先前在楼下,我与刘紫然听到脚步的位置,也在那个方向。
“老板,走,去那边看看。”
二层的东侧,与一层不同,没有那条走廊。
直接是一堵墙,开了一扇门。
门内房间很大,足足占据了二层三分之一的空间。但很奇怪的是,这房间四周墙壁,棚顶,以及地面,满是黑色的污迹。
乍一看,像是一幅幅怪异扭曲的图画。
巨大的房间几乎封闭,除了门,只有东侧有着一扇窗户,此刻正打开着。
“刚才的脚步,应该就是在这附近。”
二层东侧房间的最里面,距离窗户大概一米半的位置,我停下脚步。如果我对空间的感觉没有错误的话,这里应该正对着楼下那扇锁着的门的位置。
“老板,你在这,看到了什么吗?”我问刘紫然。
她四处张望,摇摇头:“没看到什么。不过……”
说着,人走向面前的窗口,双手搭在窗台前,接着向下看:“三省哥,你来,你看这个位置,是不是就是你白天说看到人影的窗户?”
我跟过去,摇头:“方向对,但我说的是三层。应该在上面。”
“我知道。白天你说的人影,我确实没看到。但另外一件事,我发现了。”
“嗯?”
“窗子,这里的窗子都是关着的。只有你说的那一层,玻璃是碎掉的。可是现在你看,这扇窗也被打开了。
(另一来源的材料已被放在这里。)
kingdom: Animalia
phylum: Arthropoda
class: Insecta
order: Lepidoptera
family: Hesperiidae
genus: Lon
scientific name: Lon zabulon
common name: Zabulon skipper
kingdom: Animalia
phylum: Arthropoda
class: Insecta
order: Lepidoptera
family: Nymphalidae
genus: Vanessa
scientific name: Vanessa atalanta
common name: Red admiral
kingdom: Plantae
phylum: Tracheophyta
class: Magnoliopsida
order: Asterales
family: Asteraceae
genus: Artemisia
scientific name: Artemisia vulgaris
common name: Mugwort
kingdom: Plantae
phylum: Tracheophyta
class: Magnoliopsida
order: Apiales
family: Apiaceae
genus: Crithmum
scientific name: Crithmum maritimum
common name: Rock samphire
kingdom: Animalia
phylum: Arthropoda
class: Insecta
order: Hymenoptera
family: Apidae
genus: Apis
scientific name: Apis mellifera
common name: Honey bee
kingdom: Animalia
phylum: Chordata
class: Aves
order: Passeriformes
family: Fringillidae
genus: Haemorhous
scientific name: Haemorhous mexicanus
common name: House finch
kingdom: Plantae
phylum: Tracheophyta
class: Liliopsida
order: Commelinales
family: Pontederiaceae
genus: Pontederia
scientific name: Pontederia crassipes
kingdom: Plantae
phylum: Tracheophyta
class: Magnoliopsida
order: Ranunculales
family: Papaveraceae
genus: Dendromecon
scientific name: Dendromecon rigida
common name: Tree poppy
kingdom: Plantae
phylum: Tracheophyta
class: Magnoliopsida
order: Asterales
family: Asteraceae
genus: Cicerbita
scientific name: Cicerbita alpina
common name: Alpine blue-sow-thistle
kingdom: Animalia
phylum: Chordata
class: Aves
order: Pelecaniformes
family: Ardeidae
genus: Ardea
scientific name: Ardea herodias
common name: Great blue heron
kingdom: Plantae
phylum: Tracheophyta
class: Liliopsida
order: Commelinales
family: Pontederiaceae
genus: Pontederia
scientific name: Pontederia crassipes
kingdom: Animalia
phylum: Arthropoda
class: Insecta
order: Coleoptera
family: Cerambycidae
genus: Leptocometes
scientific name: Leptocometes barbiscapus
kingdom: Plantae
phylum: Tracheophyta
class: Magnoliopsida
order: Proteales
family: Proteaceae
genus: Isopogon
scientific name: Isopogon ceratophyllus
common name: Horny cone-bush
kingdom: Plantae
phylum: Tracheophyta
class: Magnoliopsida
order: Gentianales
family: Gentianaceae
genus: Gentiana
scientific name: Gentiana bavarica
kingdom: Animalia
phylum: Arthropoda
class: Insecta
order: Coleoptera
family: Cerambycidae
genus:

”
的确如此。
而且仔细一瞧,窗子的边沿,隐约还有个手印。
像是刚被打开不久的。
之前楼下的门也开着。
也就是说,这里还有个人?
那刚刚听到的,是人的脚步?那为什么带着阴气呢?
我脑中迅速闪过白天那卷毛老降头师。
难道是他?
就在我琢磨这件事的时候,视线的边缘,窗子旁边的墙壁上,阴影突然开始扭动!我赶紧转过视线,看向那满墙的污迹,只见它们互相拼凑,会合,最终化成了满墙的密密麻麻的阴暗人形。
这其中有男有女,有老有幼……
与此同时,就在刘紫然的身后,渐渐汇聚了一团浓黑色的阴影。
那阴影拉长,化为人形。
浑身黑雾缭绕,肢体缓慢的颤抖。
身上发出一阵密密麻麻的“咔咔”声响,仿佛骨粒在不断摩擦。
庞大的阴气,只是站在旁边,就让人觉得身体发寒。
我再看那阴影前面的刘紫然,依旧看着窗外……
她,感觉不到吗?
“老板?”
“嗯?”
刘紫然还在看窗外:“怎么啦,三省哥?”
我本想让她回头。
可这一回,我有了前两次的经验。到嘴边的话,又被我咽了回去。
我改口道:“你看一眼墙壁,那些污迹,像不像人?”
她向右看了一眼,一团黑暗的阴气,甚至直接划过了她的鼻尖,但刘紫然依旧未曾察觉:“什么啊?没看出来,乱七八糟的。”
果然,她还是看不到。
我开始有点自我怀疑了,眼睛转向那对我也毫不避让,毫无掩藏的黑影,看着它扭曲的身躯,一步步接近刘紫然。
难道,我真的出现了幻觉?
就在我这么怀疑的时候,那黑影的口中突然吐出一条黑色的细长的舌头,对着刘紫然的后脖颈就是一舔。
它深吸口气,仿佛十分喜欢刘紫然身上的气味!
一双鬼手,也悄悄落在刘紫然的腰上。
可就在这时,刘紫然瞬间转身,一双眼睛直勾勾的盯着我。
眼神儿有点……嗯,不大好形容,嗯……
“秦三省你干什么?”
“嗯?”
“我问你,你摸丶我干什么??”
“哈???”
……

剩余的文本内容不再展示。